5 'crazy ones' reshaping health IT

We spotlight five innovators who are daring to do things a little different
By Healthcare IT News
09:17 AM
 

The Advocate

By Erin McCann, Associate Editor

When asked if she's against health information technology, Deborah Peel laughs. As a psychiatrist, Freudian analyst, and one of the nation's most outspoken advocates on behalf of patient privacy, Peel says it was never about the technology. 

"Technology is absolutely not the problem," she points out. Growing up, Peel observed that problems with an infinite number of variables could often be solved by computers, a lesson from her father, who was an internationally recognized computer scientist and finalist for a Nobel Prize. 

"The problem is our laws and policies and the fact that health information is the most valuable information about you in the digital age." And because health privacy laws and policies remain grossly lacking, IT has subsequently not been designed with privacy at the core. 

Peel's patient privacy advocacy saw its beginnings back in the late 1970s when she accepted the position of psychiatry chief at Brackenridge Hospital in Texas, a role which she held throughout the '80s. 

During her tenure, she saw some 10 percent of all hospital admission patients have some type of mental illness, so she spent the majority of the next decade working to increase mental health services for these patients. 

Meanwhile, during this time, Peel also watched federal healthcare funding for mental health, substance abuse and psychiatry plummet from 8 to 10 percent of healthcare dollars to a paltry 1 to 2 percent.  

Combine this with her work as a Freudian psychoanalyst, where she witnessed some of the most demoralized and discriminated against people, those with mental illness or those struggling with substance abuse, lose trust in a system meant to foster trust and improve wellbeing.  

As a practicing psychiatrist, Peel saw health plans both jack up rates and decrease rates for her patients. She'd see many apply for life insurance and be denied, all based on their mental health and substance abuse history.

"People actively managing their diseases would be penalized," she says. 

"I'm a psychiatrist and a Freudian psychoanalyst. You think anybody's going to talk to me if they think it's going to be on the Internet? They're not, and they don't." 

Another element dissuading these patients from getting treatment is the fact that they have no say over how their protected health information is shared and distributed, Peel points out. Patient consent was effectively eliminated from HIPAA in 2002, meaning that the covered entity no longer needed to obtain the patient's written consent to release protected health information for treatment, payment and operations. 

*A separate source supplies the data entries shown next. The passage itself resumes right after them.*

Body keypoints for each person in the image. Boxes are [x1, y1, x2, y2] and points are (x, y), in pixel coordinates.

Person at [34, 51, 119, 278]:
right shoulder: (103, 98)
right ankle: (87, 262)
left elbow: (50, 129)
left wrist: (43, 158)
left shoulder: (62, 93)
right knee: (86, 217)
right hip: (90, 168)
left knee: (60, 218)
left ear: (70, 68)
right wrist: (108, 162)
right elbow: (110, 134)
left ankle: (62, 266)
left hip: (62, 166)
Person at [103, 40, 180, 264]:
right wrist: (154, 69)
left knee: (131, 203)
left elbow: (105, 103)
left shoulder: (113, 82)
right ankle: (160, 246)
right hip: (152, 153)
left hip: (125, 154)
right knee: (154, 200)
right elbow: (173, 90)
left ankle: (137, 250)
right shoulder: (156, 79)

And the healthcare industry, she adds, has failed to recognize how significant these far-reaching ramifications can be.  

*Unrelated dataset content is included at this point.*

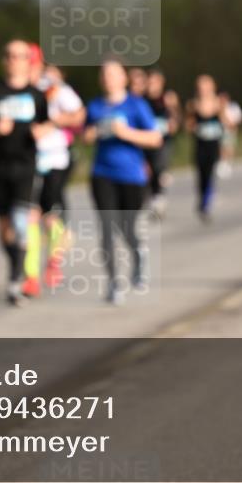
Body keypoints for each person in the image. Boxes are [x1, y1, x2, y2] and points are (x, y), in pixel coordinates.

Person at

A 2014 Harvard School of Public Health study assessing the privacy perceptions of U.S. adults pertaining to their health data found more than 12 percent of some 1,500 respondents withheld data from care providers over privacy and security concerns. When applied on a national scale, that represents nearly 38 million people in the U.S. who withhold medical data from providers. What's more, this number doesn't even consider people who altogether forgo medical treatment due to privacy and security concerns. 

"What do you suppose the error rate is when 37.5 million people lie and omit?" says Peel. "We don't even know. They're not even studying that."

Then, there's also the 5 to 6 million people a year who delay or avoid treatment for dangerous conditions, Peel points out – for things like cancer, depression and sexually transmitted infections. 

"These two things combined mean that 40 to 50 million people in the U.S. every year are acting because they know that the systems can't be trusted, that they're not private," she says. "Those are not trivial numbers."

The healthcare industry is in dire need of a paradigm shift that considers the dangerous implications of these people who continue to mistrust the system. 

"You cannot replace this key, this critical two-person relationship, the patient and the doctor, with a bunch of technology and surveillance." And, on behalf of the patient, that's exactly what Peel continues to fight for.